Could you please confirm that they provide connection details for Sqoop. In CCA 159, I got two questions on Sqoop and it was mentioned the mysql database was on Gateway node and Cloudera as username and password. I was really struck with that, I tried listing tables using connection as jdbc:mysql://localhost and it returned the expected results and I can see the tables. But as soon as I start using import then I’ve faced “Connection Refused” error… really upset with that. Not sure whether port number is mandatory for import but not for list-tables…

Hello Pattem,

Gateway itself is the server name , instead of local host you should use “Gateway” for server name ? you can refer below link from cloudera for sqoop import example.

Hi Sofia,


I have two question:

  1. you said " Know the compression classes by heart (for both Sqoop import compressions and Spark saving of dataframes/RDDs). There is no time to go search for documentation."
    which classes do we need to keep in mind?
    To save the Dataframes with compression, can we just use like : df.write.format(“parquet”).option(“compression”, “snappy”).save(xxxx)
    here the “snappy” can be replaced by one of the fowllwing case-insensitive shorten names: (none, bzip2, gzip, lz4, snappy and deflate)

  2. If they ask us to save the result in text file with some delimiter, can we use like
    df.write.format(“csv”).option(“sep”, “\t”).save(xxxx)
    to save the result in csv file? ( csv is some kind of plain text file format as well.) Or do we save them exactly in txt file?

thanks and looking forward for you answer

best regards

Hi Sofia, Quick questions:

  1. Where did you give your exam at home with normal internet speed or at office with higher bandwidth speed?

  2. Was there any lag or slowness in the VM while giving the exam, was it same as compared to using itversity from labs?

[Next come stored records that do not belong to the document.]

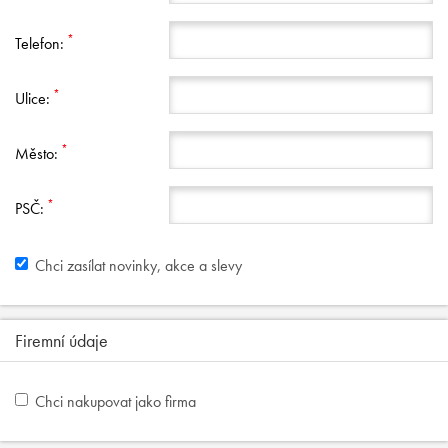
*
Telefon:
*
Ulice:
*
Město:
*
PSČ:
Chci zasílat novinky, akce a slevy
Firemní údaje
Chci nakupovat jako firma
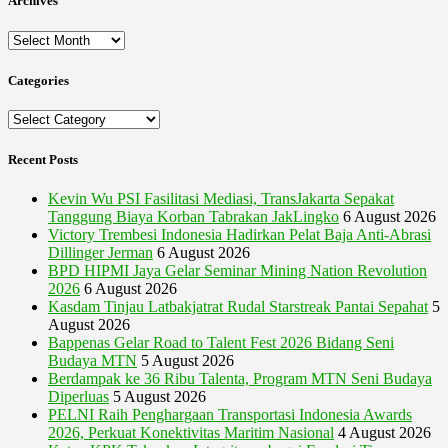
Archives
Archives
Categories
Categories
Recent Posts
Kevin Wu PSI Fasilitasi Mediasi, TransJakarta Sepakat
Tanggung Biaya Korban Tabrakan JakLingko
6 August 2026
Victory Trembesi Indonesia Hadirkan Pelat Baja Anti-Abrasi
Dillinger Jerman
6 August 2026
BPD HIPMI Jaya Gelar Seminar Mining Nation Revolution
2026
6 August 2026
Kasdam Tinjau Latbakjatrat Rudal Starstreak Pantai Sepahat
5
August 2026
Bappenas Gelar Road to Talent Fest 2026 Bidang Seni
Budaya MTN
5 August 2026
Berdampak ke 36 Ribu Talenta, Program MTN Seni Budaya
Diperluas
5 August 2026
PELNI Raih Penghargaan Transportasi Indonesia Awards
2026, Perkuat Konektivitas Maritim Nasional
4 August 2026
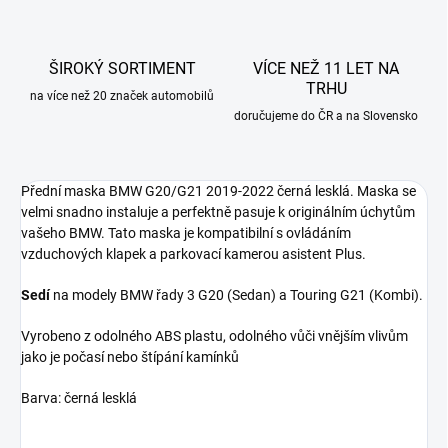
ŠIROKÝ SORTIMENT
VÍCE NEŽ 11 LET NA
TRHU
na více než 20 značek automobilů
doručujeme do ČR a na Slovensko
Přední maska BMW G20/G21 2019-2022 černá lesklá.
Maska se
velmi snadno instaluje a perfektně pasuje k originálním úchytům
vašeho BMW. Tato maska je kompatibilní s ovládáním
vzduchových klapek a parkovací kamerou asistent Plus.
Sedí
na modely BMW řady 3 G20 (Sedan) a Touring G21 (Kombi)
.
Vyrobeno z odolného ABS plastu, odolného vůči vnějším vlivům
jako je počasí nebo štípání kamínků
Barva: černá lesklá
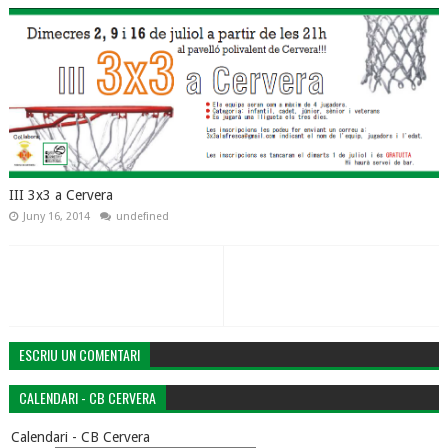
III 3x3 a Cervera
Juny 16, 2014
undefined
ESCRIU UN COMENTARI
CALENDARI - CB CERVERA
Calendari - CB Cervera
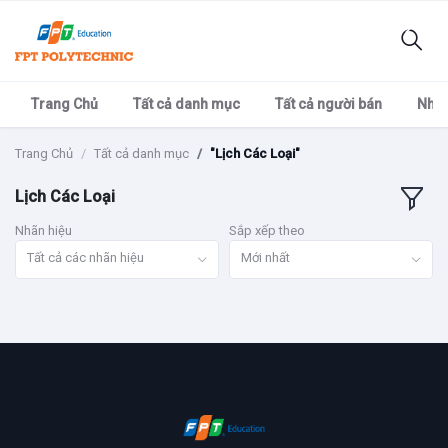
Trang Chủ
Tất cả danh mục
Tất cả người bán
Nhãn
Trang Chủ
Tất cả danh mục
"Lịch Các Loại"
Lịch Các Loại
Nhãn hiệu
Sắp xếp theo
Tất cả các nhãn hiệu
Mới nhất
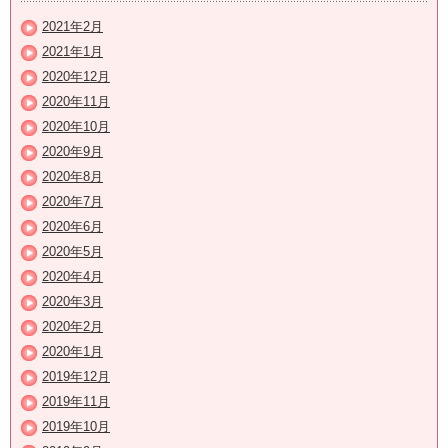
2021年2月
2021年1月
2020年12月
2020年11月
2020年10月
2020年9月
2020年8月
2020年7月
2020年6月
2020年5月
2020年4月
2020年3月
2020年2月
2020年1月
2019年12月
2019年11月
2019年10月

  3. Did you get any link or to login to the exam terminal before the exam? Or should we log on to any websites with user credentials?

  4. Any laptop config check done before start of the exam?

I am planning to give my exam next week Tuesday, was unclear on the above questions so far on the stories I have read till now.


Hi Sofia,

I ma planning to give exam this weekend and I want to know what types of question are coming in exams. Specially in Spark side.

Hi Sofia,

How optimized is the Exam environment ?

I have a question regarding num-exectors ,–executor cores and executor memory ??

Are they already optimized for best results or do we have to do any changes to it ?

Did you do any changes during Exam ?